Having discussed the oppression, suppression, and discrimination women face in all aspects of social, political, and economic life, it has become evident that no state in the world has succeeded in curbing the scourge of discrimination against women and attaining gender equality in all domains of life. It has highlighted that feminism, a struggle for women’s rights and equality, is a global concern and is not related to the level of development attained by the states. Even in the developed states, women suffer from the worst of gender-based violence and discrimination. Even state laws sometimes provide legal cover to the perpetrators, making women more vulnerable to abuse. This reflects that gender inequality rooted in patriarchy is prevalent worldwide, making feminism a global concern, not merely a third-world issue.

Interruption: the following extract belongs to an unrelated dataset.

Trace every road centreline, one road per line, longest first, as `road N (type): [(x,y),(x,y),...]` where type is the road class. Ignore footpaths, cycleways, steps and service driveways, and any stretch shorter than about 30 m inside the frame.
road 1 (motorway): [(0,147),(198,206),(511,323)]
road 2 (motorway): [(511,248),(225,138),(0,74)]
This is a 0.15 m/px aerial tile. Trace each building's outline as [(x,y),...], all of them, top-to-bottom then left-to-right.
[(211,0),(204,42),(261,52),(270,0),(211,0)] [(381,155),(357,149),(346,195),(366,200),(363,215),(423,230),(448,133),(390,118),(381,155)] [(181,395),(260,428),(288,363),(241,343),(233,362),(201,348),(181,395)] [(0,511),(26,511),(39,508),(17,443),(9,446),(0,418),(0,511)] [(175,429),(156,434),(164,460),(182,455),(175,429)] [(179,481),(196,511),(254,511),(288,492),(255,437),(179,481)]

In a nutshell, women face inequalities and discrimination in all social, political, and economic aspects. They face political discrimination as they are underrepresented in the political parties and underrepresented in the decision-making structures throughout the world. Also, their participation is discouraged in the electoral process as their votes are considered less valuable. Additionally, women face wage disparity, a glass ceiling that hurdles their mobility to upper hierarchies, unequal access to economic resources, and a lack of job opportunities available to women. Furthermore, women experience social injustice due to fixed gender roles and societal expectations, gender-based violence, and underage girls’ marriages. All these factors reflect that the scourge of inequality and discrimination against women is ravaging the entire world, making feminism a global concern, not merely a third-world issue.